WHILE CODY'S success in Europe had many uses for Americans, Europeans did not admire the show simply because they liked Americans. Buffalo Bill's Wild West drew huge crowds in the United Kingdom and on the Continent because of the ways it spoke to European desires and anxieties. A full accounting of the show's meaning for its diverse European audiences would require a book in itself. But Buffalo Bill's debut in London in 1887 opened the doors to its success on the Continent. The story of how Cody's message was received in England reveals the allure of American frontier myth in Britain and Europe, but also the full range of cultural statements the show inspired in its turn. The golden myth of the Wild West offered promise and peril to Victoria's Britain, and how British people responded to its fun and their own forebodings about it can instruct us in the real power and meaning of frontier mythology in Europe as well as in the United States.

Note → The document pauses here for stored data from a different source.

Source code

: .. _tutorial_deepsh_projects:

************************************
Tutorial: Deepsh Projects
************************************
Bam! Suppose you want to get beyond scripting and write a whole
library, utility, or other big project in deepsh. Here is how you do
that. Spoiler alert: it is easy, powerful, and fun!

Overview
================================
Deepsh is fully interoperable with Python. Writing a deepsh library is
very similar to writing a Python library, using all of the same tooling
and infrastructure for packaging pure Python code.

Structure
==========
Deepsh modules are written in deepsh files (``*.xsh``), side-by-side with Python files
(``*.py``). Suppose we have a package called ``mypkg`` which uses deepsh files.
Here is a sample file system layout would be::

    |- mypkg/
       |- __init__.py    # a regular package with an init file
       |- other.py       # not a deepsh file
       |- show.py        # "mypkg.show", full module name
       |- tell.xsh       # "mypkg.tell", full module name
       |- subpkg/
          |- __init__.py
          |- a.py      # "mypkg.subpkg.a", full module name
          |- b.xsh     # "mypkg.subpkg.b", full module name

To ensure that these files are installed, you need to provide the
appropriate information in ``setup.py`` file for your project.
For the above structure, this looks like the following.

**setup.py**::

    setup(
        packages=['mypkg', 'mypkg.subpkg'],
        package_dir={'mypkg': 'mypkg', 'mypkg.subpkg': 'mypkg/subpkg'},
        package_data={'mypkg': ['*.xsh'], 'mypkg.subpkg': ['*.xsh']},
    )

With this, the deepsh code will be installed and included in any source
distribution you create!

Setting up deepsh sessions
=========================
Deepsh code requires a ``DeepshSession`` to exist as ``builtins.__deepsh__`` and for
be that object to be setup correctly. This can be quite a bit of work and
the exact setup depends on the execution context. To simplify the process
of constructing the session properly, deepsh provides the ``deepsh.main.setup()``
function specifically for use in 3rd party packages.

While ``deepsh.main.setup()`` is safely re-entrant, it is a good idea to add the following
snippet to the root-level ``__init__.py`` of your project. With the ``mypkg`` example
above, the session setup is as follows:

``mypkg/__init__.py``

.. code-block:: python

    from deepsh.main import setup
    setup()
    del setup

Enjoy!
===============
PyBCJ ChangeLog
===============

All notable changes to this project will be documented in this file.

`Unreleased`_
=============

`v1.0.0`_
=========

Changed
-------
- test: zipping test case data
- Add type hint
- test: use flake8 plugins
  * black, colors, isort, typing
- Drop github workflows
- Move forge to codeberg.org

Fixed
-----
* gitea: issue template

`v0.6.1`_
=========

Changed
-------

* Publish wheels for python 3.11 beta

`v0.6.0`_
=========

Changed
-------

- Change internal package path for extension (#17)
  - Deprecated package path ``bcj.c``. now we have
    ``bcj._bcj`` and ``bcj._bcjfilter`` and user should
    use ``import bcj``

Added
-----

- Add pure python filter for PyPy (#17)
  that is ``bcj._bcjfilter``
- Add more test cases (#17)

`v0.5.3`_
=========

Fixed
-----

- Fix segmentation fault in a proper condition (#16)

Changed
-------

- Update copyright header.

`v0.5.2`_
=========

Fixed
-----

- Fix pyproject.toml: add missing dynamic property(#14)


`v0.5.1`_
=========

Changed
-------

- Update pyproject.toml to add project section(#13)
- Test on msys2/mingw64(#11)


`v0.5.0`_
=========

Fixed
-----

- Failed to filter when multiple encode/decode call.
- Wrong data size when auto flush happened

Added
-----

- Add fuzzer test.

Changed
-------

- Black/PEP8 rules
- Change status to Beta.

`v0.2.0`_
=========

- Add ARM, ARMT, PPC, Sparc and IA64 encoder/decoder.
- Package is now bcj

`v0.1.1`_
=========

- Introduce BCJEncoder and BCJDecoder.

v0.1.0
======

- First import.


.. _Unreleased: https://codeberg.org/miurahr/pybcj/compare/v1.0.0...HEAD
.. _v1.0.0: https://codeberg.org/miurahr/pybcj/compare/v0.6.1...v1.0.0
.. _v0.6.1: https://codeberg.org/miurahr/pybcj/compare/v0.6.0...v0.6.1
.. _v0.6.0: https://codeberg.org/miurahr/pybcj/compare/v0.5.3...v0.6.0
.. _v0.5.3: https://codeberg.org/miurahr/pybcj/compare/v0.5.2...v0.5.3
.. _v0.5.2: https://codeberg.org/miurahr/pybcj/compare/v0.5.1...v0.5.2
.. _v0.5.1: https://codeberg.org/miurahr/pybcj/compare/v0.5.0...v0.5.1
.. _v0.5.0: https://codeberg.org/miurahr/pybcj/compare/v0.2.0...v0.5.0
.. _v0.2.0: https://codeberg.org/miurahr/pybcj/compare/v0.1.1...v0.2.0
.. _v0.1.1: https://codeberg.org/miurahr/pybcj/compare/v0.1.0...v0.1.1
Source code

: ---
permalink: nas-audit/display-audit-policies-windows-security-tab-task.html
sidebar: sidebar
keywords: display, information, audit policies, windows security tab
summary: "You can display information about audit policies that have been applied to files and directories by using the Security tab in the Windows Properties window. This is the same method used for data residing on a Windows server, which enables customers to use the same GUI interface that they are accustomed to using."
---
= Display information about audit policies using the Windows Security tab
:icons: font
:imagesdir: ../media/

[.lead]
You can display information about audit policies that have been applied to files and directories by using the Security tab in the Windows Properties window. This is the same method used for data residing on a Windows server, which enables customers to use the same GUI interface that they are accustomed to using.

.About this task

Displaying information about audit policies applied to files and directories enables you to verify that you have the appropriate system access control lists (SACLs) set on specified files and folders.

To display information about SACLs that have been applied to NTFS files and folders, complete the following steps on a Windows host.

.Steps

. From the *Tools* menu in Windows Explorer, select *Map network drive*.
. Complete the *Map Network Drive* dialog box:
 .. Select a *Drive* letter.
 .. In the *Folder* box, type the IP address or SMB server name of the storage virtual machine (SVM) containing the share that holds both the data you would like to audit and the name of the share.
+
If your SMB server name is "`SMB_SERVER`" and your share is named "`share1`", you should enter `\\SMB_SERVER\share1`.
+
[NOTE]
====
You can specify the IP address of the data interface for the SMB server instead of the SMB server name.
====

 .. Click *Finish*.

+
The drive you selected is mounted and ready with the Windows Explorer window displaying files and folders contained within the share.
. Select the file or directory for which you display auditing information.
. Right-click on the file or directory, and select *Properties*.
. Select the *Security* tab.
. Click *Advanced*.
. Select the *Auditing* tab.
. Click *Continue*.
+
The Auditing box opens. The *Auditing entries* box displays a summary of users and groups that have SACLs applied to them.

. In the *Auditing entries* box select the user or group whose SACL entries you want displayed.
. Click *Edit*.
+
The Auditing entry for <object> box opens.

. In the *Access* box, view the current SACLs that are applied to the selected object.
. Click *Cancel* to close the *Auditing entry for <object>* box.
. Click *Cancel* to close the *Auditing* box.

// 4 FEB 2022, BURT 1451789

IN JUNE, almost two months after the Wild West show docked at Gravesend, Cody took a coach trip in Oatlands Park, London. For all the celebrity sojourns in the Deadwood coach that summer, this little-noticed outing offers clues to the deeper fascination of the Wild West show for English audiences. On this day, Cody was the guest of Henry Irving, England's greatest living actor, as was John Lawrence Toole, a friendly theatrical rival of Irving's. The two renowned actors and the season's social lion, whose posters had made his long black hair and Vandyke beard easily recognizable throughout London, sat together on the box. The three drew gasps and, occasionally, shouts of approval from onlookers.